▸ Extract
****************

First Read is a morning briefing from Meet the Press and the NBC Political Unit on the day's most important political stories and why they matter.
Image: Barack Obama
President-elect Barack Obama, speaks during the election party at the Grant Park in Chicago, Tuesday, Nov. 4, 2008.Nam Y. Huh / AP

First Read is a morning briefing from Meet the Press and the NBC Political Unit on the day's most important political stories and why they matter.

The Final Battle of the Obama War

One way to view the presidential contest between Hillary Clinton and Donald Trump is it being the final battle of the eight-year-long Obama War. Think about it: You have one candidate (Clinton) who has embraced 98% of Obama’ agenda, as the current president has spent much of the fall campaigning for her, including last night in Philadelphia. And you have the other candidate (Trump) who not only first entered the political fray of the Obama Era by questioning the president’s birthplace and legitimacy for office, but who is also Obama’s polar opposite in so many ways. That’s why the divides we see in this Clinton-vs.-Trump contest -- on race, gender, age, and geography -- were the same ones we spotted eight years ago. The Obama Era has featured so many different political battles. 2008. Obamacare. The Debt-Ceiling Standoff. 2012. The Government Shutdown. The 2014 Midterms. And tonight is the final one. Which side will win? There are no certainties in politics, but the side who has a current president with a 53% approval rating in the last NBC/WSJ poll has the upper hand. And a Clinton win would be affirmation that Obama is the Democratic Party’s Ronald Reagan. Indeed, remember the last time a party won a third-straight presidential election -- in 1988, when George HW Bush succeeded a popular Reagan.

Make American Politics Great Again

Eight years later, of course, “Hope and Change” transformed into the ugliest and most disheartening political race we can EVER remember. “The nation's democracy has been battered by a Category 5 political storm unlike anything seen in the modern era,” one of us writes. “As Election Day dawns, there isn't a political figure or institution in the country that has avoided damage from the unrelenting battering the 2016 presidential campaign has unleashed.” And it’s everyone’s responsibility to begin cleaning up the mess starting tomorrow. That includes:

  • A Republican Party that has become too racially homogenous, that has all too often refused to govern when not holding the White House, and that hasn’t listened to many of its voters.
  • A Democratic Party that has lost touch with many of the white working-class voters who had been its base in Roosevelt Era, and that is becoming less Big Tent-ish than it was eight year ago.
  • A media that, despite producing some excellent journalism this cycle, first focused too much on Trump and not his supporters and then helped normalize so much of the ugliness we’ve seen over the past year.
  • A Congress whose inability to do the bare minimum helped give rise to the anger that fueled Trump and (to a lesser extent) Bernie Sanders.
  • And a President-Elect Clinton or President-Elect Trump who would start off with the highest negative poll numbers in the modern era.

****************

Dataset records:

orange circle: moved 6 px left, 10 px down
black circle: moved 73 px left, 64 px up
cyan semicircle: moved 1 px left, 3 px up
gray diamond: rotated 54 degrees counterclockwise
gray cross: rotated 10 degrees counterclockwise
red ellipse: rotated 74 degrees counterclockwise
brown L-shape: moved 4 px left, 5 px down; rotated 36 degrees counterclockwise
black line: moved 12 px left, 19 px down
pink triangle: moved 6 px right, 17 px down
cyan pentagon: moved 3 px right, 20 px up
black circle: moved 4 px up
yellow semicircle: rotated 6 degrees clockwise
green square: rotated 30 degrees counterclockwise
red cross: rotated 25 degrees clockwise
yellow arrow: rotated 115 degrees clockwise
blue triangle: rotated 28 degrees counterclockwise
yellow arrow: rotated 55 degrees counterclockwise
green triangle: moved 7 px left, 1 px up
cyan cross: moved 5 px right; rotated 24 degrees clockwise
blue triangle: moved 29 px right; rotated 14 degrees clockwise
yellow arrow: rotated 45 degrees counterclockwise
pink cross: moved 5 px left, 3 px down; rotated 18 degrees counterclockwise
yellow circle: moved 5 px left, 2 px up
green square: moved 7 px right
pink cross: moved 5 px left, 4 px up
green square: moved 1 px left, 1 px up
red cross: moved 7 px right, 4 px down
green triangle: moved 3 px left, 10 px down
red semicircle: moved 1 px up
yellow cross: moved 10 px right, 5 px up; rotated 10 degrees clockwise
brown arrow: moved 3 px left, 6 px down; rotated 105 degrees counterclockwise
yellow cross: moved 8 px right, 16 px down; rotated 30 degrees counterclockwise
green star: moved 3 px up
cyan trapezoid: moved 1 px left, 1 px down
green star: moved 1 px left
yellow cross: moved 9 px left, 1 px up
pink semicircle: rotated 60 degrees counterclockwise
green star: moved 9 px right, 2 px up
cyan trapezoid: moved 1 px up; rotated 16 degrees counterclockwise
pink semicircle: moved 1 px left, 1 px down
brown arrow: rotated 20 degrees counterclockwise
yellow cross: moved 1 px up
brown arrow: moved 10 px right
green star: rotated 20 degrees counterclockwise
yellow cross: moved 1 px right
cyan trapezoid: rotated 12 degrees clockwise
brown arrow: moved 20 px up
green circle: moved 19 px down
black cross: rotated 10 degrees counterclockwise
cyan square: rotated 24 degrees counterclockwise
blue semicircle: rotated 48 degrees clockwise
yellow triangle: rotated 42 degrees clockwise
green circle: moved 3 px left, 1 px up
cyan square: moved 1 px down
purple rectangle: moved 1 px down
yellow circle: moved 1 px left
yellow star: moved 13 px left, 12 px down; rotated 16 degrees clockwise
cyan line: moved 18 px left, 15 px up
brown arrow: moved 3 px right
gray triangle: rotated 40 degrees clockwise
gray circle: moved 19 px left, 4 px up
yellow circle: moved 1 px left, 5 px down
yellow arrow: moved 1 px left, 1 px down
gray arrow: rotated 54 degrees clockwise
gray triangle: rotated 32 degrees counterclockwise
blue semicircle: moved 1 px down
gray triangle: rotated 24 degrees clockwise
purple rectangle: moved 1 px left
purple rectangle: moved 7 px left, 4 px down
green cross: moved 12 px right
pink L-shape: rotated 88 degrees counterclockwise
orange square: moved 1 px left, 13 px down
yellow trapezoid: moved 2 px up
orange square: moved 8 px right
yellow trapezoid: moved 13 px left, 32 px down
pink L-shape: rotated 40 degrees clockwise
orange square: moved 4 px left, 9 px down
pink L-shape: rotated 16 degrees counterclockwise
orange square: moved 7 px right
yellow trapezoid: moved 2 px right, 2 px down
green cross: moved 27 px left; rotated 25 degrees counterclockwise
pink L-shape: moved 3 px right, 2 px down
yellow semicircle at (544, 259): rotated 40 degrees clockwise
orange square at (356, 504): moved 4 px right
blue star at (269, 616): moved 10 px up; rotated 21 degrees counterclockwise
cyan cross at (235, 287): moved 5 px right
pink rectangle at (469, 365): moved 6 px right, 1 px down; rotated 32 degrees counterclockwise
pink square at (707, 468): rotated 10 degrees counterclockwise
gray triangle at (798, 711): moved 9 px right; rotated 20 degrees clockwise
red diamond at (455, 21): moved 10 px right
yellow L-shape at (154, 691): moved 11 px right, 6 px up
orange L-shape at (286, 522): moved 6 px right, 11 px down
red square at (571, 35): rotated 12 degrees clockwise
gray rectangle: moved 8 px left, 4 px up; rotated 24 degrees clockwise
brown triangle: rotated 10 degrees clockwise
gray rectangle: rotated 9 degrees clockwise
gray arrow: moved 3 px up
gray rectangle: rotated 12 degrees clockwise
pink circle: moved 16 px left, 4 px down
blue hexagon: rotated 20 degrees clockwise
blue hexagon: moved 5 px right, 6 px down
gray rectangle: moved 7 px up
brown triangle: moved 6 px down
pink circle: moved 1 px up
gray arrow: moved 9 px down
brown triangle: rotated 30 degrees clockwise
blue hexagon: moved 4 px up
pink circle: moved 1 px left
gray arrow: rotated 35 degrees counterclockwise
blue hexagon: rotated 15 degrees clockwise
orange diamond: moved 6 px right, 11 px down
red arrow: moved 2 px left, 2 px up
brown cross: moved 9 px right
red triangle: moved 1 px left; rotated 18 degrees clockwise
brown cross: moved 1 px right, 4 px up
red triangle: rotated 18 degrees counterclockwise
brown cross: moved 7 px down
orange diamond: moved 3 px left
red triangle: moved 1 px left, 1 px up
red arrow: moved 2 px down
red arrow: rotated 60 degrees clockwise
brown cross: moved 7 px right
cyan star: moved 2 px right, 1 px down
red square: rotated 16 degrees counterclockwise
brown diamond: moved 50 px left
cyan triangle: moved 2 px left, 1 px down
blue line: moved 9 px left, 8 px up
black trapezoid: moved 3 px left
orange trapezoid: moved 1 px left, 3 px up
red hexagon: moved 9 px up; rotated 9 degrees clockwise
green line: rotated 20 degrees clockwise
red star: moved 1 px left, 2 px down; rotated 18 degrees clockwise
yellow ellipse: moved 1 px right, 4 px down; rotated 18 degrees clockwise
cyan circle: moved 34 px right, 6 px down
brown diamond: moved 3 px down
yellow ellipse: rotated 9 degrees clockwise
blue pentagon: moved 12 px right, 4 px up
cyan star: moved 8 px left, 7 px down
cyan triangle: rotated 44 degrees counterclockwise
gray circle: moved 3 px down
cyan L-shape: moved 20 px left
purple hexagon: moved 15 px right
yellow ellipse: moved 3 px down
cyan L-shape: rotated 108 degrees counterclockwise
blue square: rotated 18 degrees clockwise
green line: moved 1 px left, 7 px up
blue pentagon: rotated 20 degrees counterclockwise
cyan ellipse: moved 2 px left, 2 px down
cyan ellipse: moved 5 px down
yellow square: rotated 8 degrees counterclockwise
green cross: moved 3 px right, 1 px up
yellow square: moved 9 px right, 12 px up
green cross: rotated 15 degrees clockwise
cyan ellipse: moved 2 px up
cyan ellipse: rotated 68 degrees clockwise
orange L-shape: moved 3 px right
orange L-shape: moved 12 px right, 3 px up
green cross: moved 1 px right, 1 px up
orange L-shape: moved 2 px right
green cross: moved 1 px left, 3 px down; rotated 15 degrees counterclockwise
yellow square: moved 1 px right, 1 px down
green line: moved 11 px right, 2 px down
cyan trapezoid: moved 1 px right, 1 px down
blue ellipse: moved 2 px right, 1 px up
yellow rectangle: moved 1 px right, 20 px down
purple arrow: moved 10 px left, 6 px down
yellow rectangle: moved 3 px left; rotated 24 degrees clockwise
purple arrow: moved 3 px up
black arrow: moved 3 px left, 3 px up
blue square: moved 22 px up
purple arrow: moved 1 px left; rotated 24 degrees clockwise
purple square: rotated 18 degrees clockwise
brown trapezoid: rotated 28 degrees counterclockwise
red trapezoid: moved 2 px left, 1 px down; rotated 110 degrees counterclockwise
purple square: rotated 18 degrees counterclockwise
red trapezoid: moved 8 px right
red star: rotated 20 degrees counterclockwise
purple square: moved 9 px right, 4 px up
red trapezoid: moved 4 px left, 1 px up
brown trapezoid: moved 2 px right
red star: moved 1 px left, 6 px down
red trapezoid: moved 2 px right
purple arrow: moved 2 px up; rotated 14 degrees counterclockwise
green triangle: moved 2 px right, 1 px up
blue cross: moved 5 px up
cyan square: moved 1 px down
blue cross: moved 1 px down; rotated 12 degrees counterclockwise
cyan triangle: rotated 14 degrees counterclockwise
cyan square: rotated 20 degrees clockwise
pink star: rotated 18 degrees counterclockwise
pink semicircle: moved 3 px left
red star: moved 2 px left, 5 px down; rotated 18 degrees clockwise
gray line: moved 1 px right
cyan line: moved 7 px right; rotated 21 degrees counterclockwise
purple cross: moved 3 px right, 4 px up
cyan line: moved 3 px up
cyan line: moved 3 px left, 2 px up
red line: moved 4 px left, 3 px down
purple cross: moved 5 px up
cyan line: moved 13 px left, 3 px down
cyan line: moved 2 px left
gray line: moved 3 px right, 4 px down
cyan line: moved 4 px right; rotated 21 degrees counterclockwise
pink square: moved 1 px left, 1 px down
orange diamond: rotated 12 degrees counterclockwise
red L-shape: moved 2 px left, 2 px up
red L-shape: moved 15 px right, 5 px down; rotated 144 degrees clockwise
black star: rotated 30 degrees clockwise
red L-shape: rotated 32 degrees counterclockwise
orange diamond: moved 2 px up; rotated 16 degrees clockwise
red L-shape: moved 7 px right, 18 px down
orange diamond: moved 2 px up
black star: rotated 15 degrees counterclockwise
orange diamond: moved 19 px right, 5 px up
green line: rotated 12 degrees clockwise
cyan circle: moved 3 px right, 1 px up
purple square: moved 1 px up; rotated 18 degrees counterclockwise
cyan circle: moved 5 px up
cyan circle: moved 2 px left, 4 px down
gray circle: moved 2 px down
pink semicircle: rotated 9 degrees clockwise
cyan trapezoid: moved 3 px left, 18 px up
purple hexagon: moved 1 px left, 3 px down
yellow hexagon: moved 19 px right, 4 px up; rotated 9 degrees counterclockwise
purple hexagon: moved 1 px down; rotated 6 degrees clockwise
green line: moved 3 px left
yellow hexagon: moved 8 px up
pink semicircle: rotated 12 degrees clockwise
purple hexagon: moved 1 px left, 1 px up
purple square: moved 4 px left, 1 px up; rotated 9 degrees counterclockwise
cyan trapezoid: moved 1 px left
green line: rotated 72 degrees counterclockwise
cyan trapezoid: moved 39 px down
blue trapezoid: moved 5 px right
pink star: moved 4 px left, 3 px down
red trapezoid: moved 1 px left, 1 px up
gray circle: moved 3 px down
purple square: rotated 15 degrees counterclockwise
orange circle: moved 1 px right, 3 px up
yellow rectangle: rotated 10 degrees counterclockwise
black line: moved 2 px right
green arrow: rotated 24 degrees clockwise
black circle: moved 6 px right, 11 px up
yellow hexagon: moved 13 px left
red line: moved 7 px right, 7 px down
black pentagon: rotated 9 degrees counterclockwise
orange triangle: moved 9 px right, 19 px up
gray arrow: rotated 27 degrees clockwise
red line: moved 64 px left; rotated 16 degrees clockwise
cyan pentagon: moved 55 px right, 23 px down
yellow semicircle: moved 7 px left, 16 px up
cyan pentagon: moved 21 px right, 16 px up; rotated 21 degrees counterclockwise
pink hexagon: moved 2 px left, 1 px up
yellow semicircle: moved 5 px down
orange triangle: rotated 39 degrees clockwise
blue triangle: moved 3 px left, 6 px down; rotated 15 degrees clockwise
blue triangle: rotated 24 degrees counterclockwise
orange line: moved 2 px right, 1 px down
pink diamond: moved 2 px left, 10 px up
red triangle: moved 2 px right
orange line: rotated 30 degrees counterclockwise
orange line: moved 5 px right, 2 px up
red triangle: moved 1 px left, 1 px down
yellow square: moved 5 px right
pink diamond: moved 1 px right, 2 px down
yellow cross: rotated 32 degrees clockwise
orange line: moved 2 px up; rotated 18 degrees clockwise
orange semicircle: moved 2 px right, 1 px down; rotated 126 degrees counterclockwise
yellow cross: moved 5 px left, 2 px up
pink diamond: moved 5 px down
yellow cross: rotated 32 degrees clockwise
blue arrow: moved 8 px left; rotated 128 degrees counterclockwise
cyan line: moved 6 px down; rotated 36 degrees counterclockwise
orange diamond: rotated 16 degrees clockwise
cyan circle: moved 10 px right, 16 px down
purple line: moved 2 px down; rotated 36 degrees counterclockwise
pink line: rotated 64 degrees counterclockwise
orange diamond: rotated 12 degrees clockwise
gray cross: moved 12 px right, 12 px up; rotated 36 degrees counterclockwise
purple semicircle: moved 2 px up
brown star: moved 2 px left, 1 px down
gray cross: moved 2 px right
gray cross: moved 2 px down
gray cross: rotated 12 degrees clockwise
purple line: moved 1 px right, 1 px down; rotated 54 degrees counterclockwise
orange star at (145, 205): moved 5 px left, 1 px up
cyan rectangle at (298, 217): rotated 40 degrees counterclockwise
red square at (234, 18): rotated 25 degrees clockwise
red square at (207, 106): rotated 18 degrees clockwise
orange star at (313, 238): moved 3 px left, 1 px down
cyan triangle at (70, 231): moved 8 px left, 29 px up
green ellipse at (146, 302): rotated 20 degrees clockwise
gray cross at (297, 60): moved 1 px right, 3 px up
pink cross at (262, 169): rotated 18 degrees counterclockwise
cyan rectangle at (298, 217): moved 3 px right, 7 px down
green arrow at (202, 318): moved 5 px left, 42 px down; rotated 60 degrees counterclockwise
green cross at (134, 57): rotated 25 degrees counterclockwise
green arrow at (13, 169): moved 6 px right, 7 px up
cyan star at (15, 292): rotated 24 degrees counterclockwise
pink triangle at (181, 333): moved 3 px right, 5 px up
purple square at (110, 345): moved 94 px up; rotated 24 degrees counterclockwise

****************

▸ Problem requirements
Put this sentence from the First Read briefing into Spanish: "The Obama Era has featured so many different political battles."

▸ Task answer
La era de Obama ha tenido muchísimas batallas políticas diferentes.